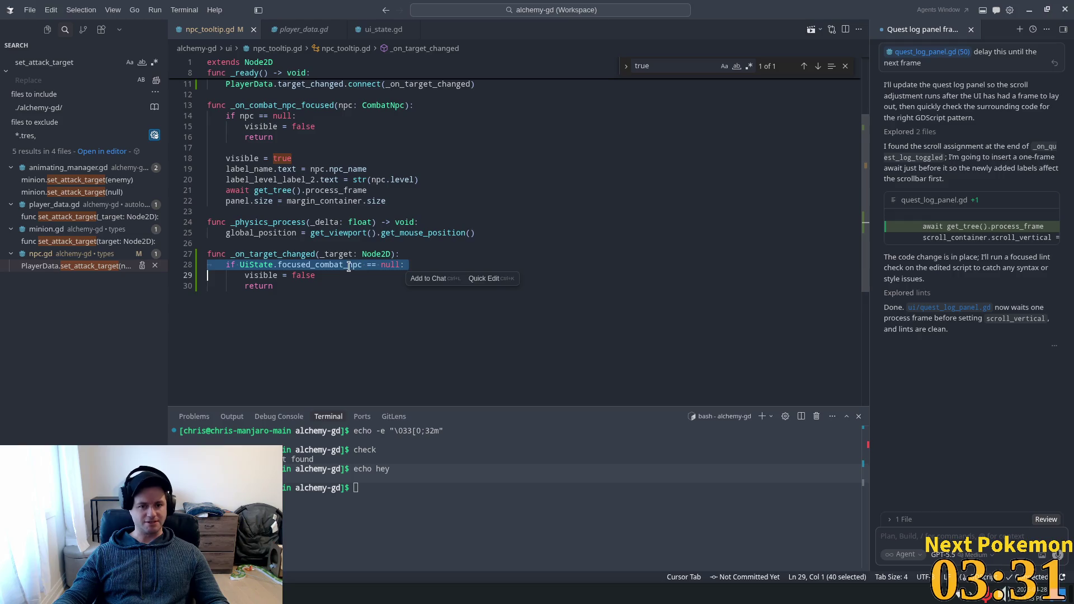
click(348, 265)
══════════════════════════════
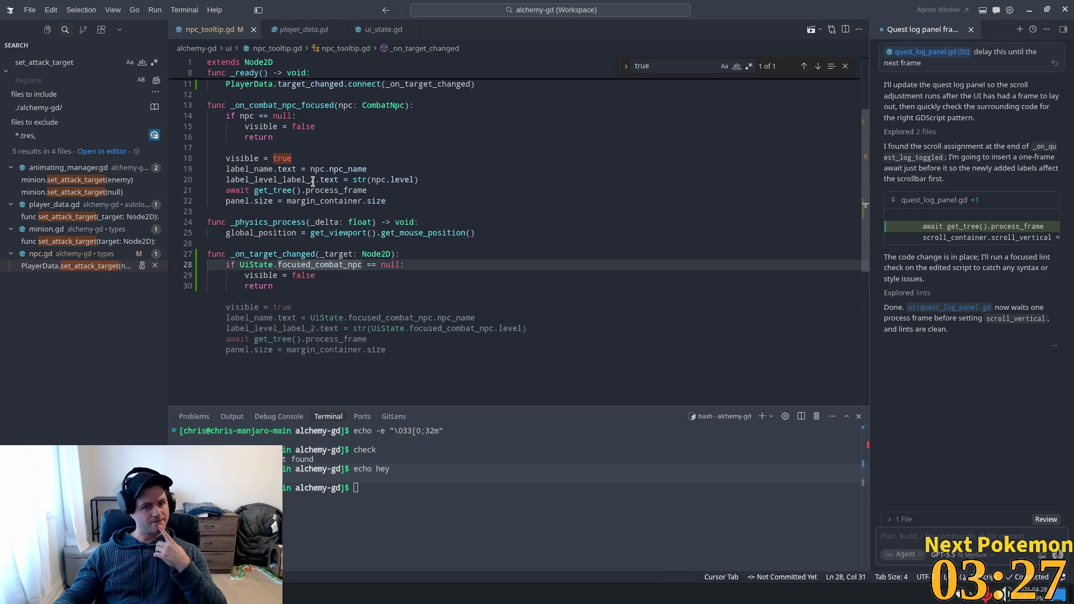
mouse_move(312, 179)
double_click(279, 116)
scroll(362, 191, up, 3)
══════════════════════════════
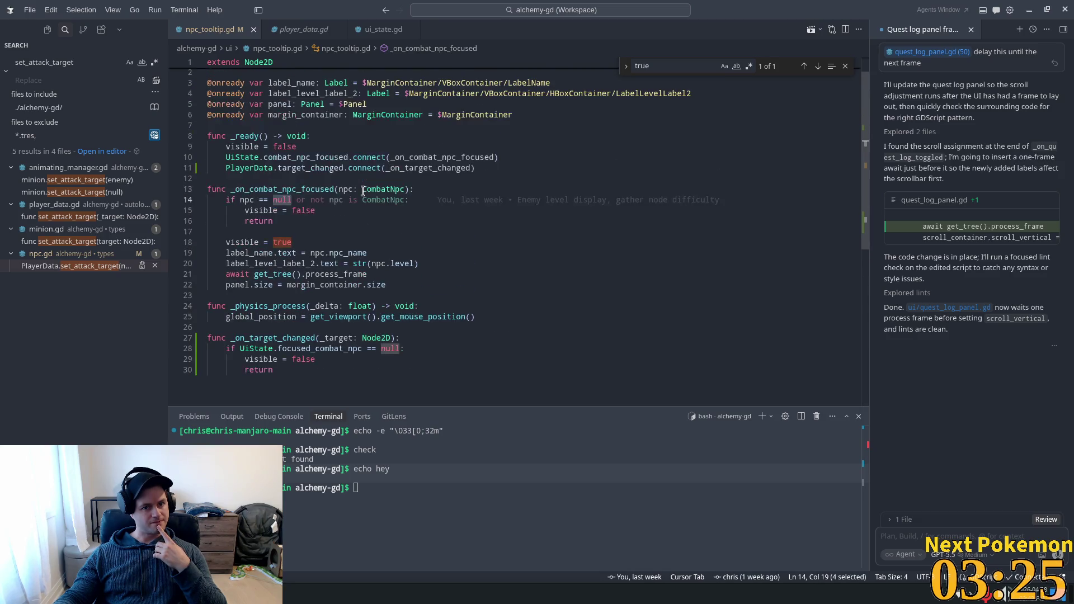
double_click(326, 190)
══════════════════════════════
» **Brief**:
The expected output is exactly the lines of the listing above between the line holding "mouse_move(312, 179)" and the line holding "scroll(362, 191, up, 3)", inclusive.

» **Response below**:
mouse_move(312, 179)
double_click(279, 116)
scroll(362, 191, up, 3)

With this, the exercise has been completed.